Firstly, the only way to film a Bugatti Chiron nearly hitting its 261 mph top speed is, you guessed it, with another Bugatti Chiron. To shoot car-to-car, Clark and his crew rigged up a wingless drone to the tail of another Chiron via a multitude of suction mounts and gaffer tape to ensure the rig would stay on at top speed. And with the help of the drone’s gyroscopic camera mount, the filmmakers staggered the two Chirons, the camera car ahead of the record car, and proceeded to launch the two in tandem. Which…took a few takes. 

Along with the secondary Chiron—what a burden—Clark used a heavily modified Caterham Seven complete with scaffolding and a matte-black paint scheme to shoot many of the shots where the Chiron is stationary and the camera goes around the car. There’s also the interesting pub fact that Ehra-Lessien has what Clark calls “deer sensors” in the woods surrounding the track. These motion detectors are used by the Volkswagen teams to detect oncoming wildlife and ensure that when you’re going 304 mph, a deer or rabbit doesn’t turn the both of you into front-page news. 

Clark also lamented that the final video of the Chiron launching is slightly out of focus for a very unexpected reason; the Chiron camera car’s exhaust gases. 

According to Clark, they positioned the camera rig perfectly, lined up the shot they wanted, focused the camera on the second Chiron and did a series of launches and runs. The cars performed perfectly and from the videos they saw on-site, they were clear. However, when they got back to home base in England, using their larger in-home computer monitors, they noticed that the Chiron camera car’s exhaust gases caused a slight heat-bloom exactly where the record car was positioned. And they couldn’t do it again.

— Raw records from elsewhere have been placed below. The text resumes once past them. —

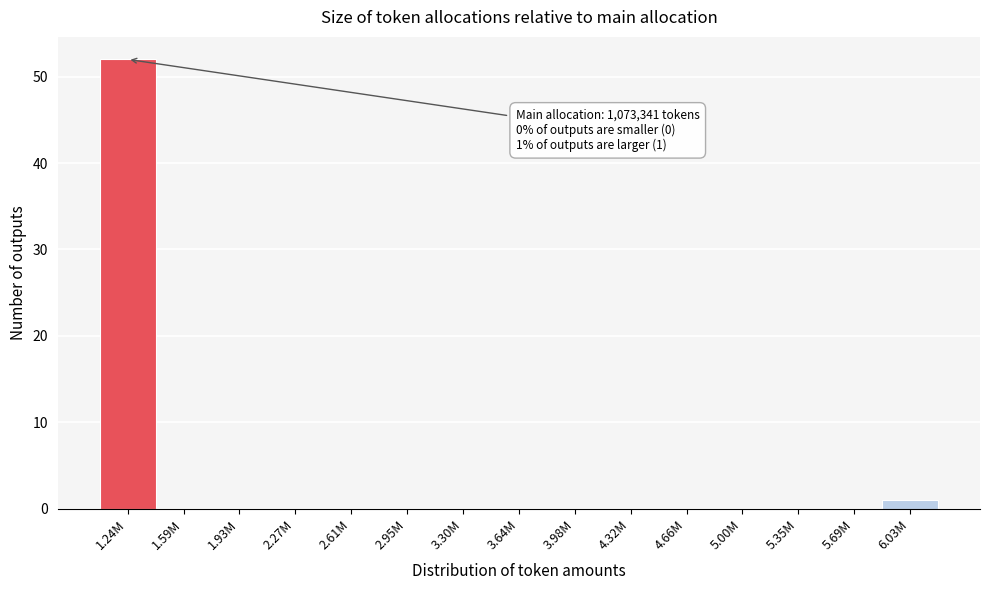

Reading left to right, extract all data points from this chart.

1.24M=52	1.59M=0	1.93M=0	2.27M=0	2.61M=0	2.95M=0	3.30M=0	3.64M=0	3.98M=0	4.32M=0	4.66M=0	5.00M=0	5.35M=0	5.69M=0	6.03M=1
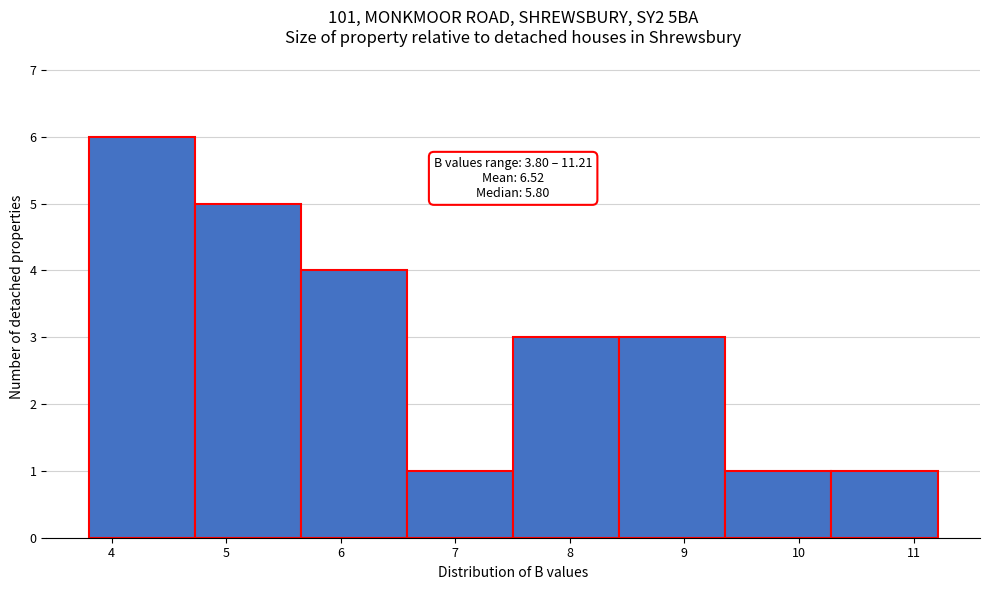

Over which range of the x-axis is the bar tallest?

3.8 to 4.7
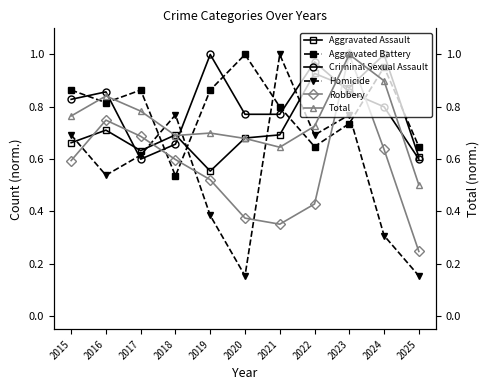

True or false: Aggravated Assault and Robbery intersect in this chart.

True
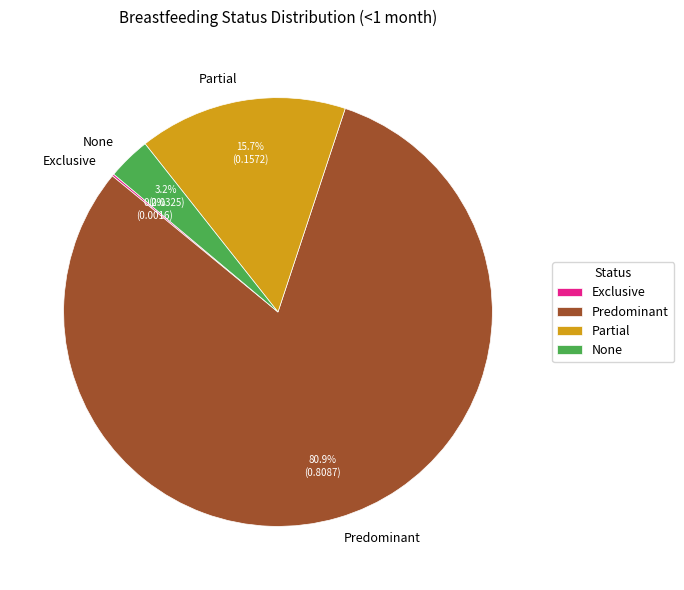

The Partial slice represents 16% of the pie. True or false?

True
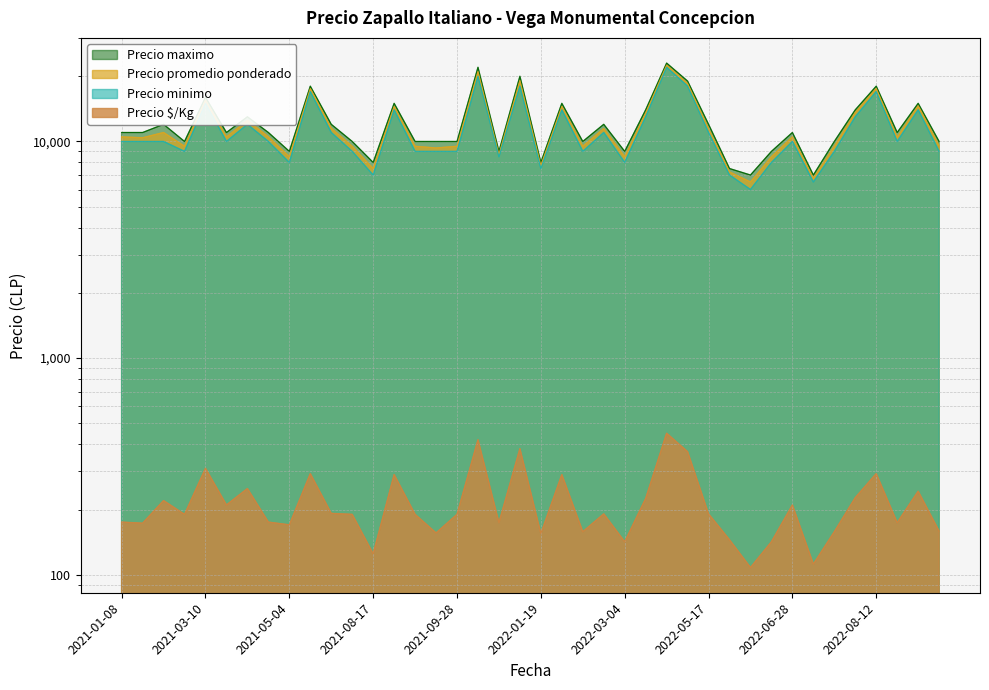

List the labels in order of Precio minimo value, largest first.

2022-04-08, 2021-11-23, 2022-01-13, 2022-05-06, 2021-05-20, 2022-08-12, 2021-03-10, 2021-08-24, 2022-02-10, 2022-10-25, 2022-03-10, 2022-08-09, 2021-04-20, 2021-06-11, 2022-03-03, 2022-05-17, 2021-01-08, 2021-01-21, 2021-02-03, 2021-03-17, 2021-04-28, 2022-06-28, 2022-10-12, 2021-02-11, 2021-08-12, 2021-09-08, 2021-09-21, 2021-09-28, 2022-02-16, 2022-07-19, 2022-10-26, 2021-12-30, 2021-05-04, 2022-03-04, 2022-06-14, 2022-01-19, 2021-08-17, 2022-05-27, 2022-07-15, 2022-06-03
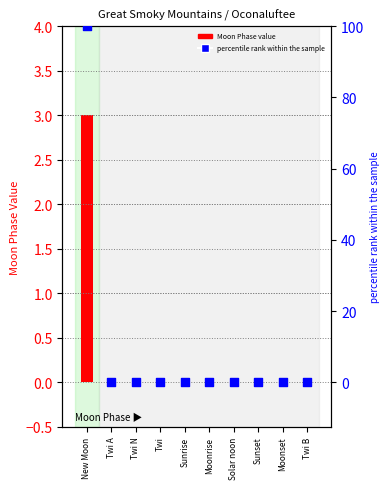

At which category is the sum across all series the highest?

New Moon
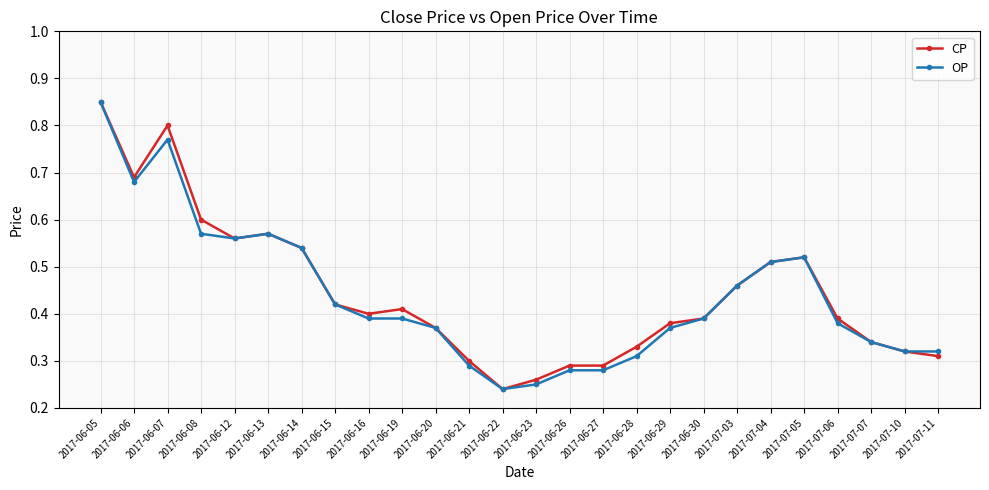

The value of CP at 2017-06-15 is 0.1. True or false?

False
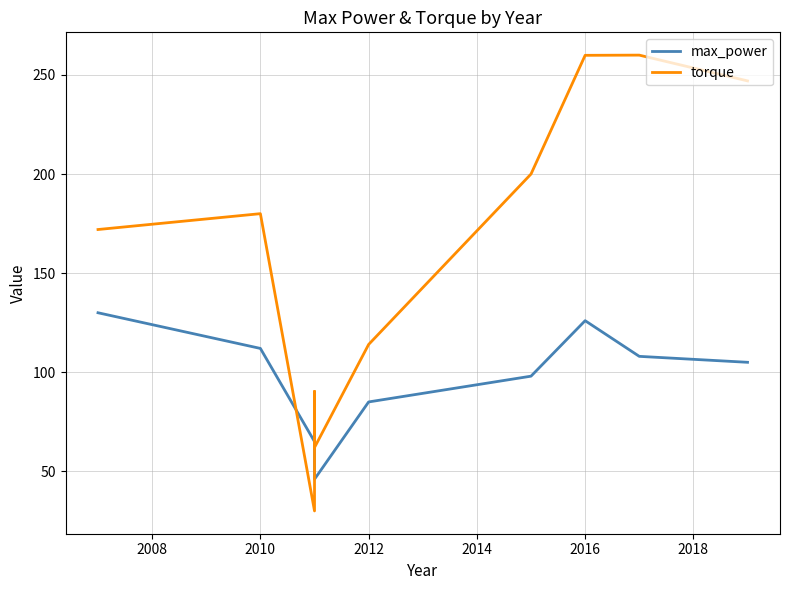

What is the average value of the max_power series?

93.7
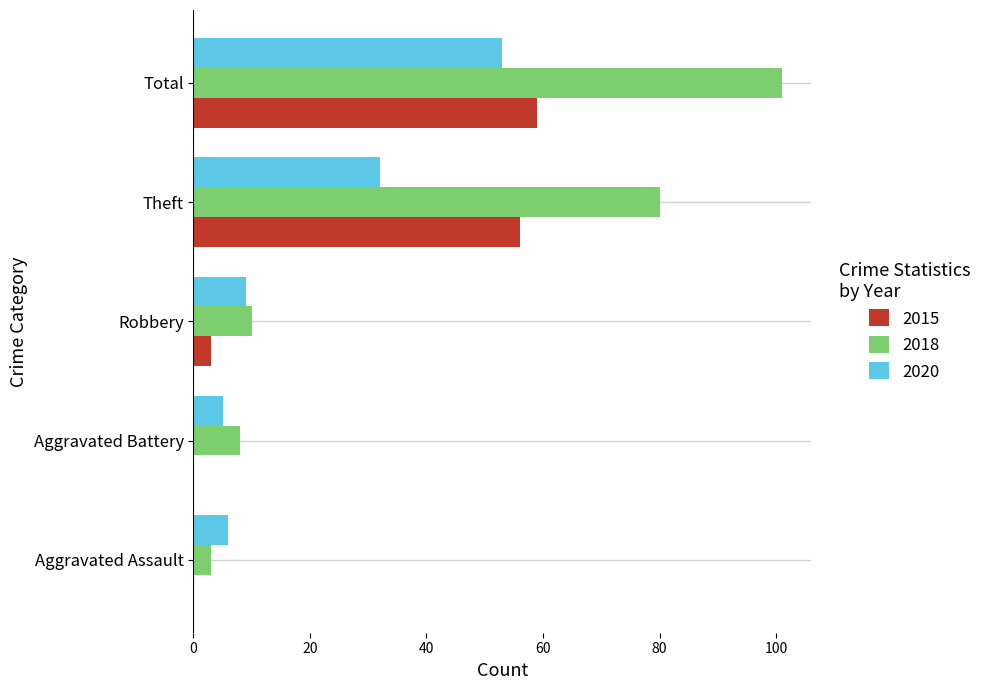

Between Robbery and Theft, which series saw the biggest shift?

2018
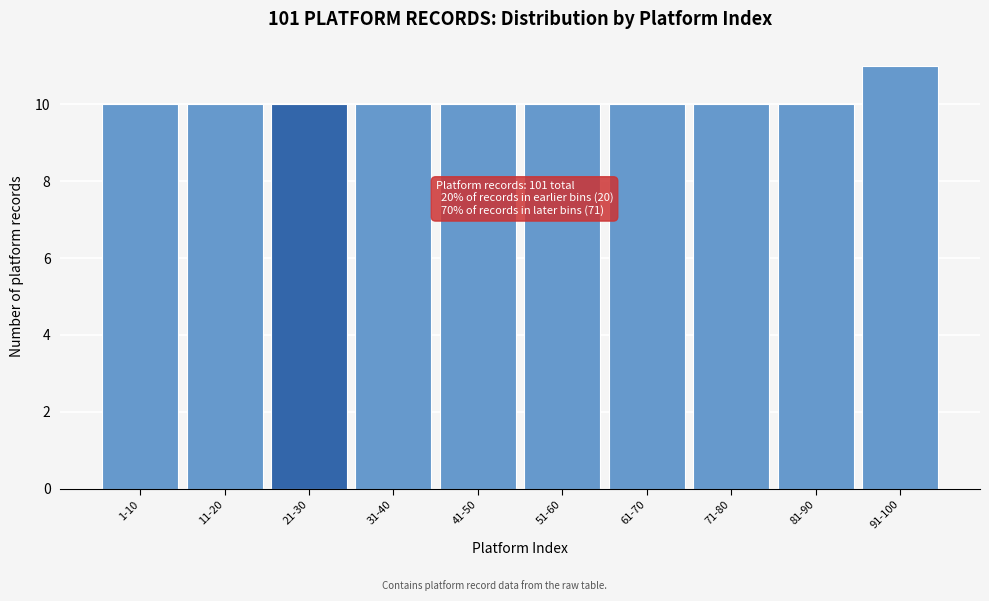

Reading left to right, extract all data points from this chart.

1-10=10	11-20=10	21-30=10	31-40=10	41-50=10	51-60=10	61-70=10	71-80=10	81-90=10	91-100=11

The behind the scenes video, which is narrated by Clark, also includes his musings on the car, the aerial helicopter shots, how rain almost saw the entire thing canceled, and jokes about camera Toyota Supras and Nissan GT-Rs. Clark also talks about why he wanted to shoot the film at speed and not just go the normal digitally enhanced route. 

The whole 11-minute video is definitely worth your time and provides an interesting look at what you’d think is a fairly straight-forward video to produce. Hopefully, we’ll get more from Bugatti and Clark soon.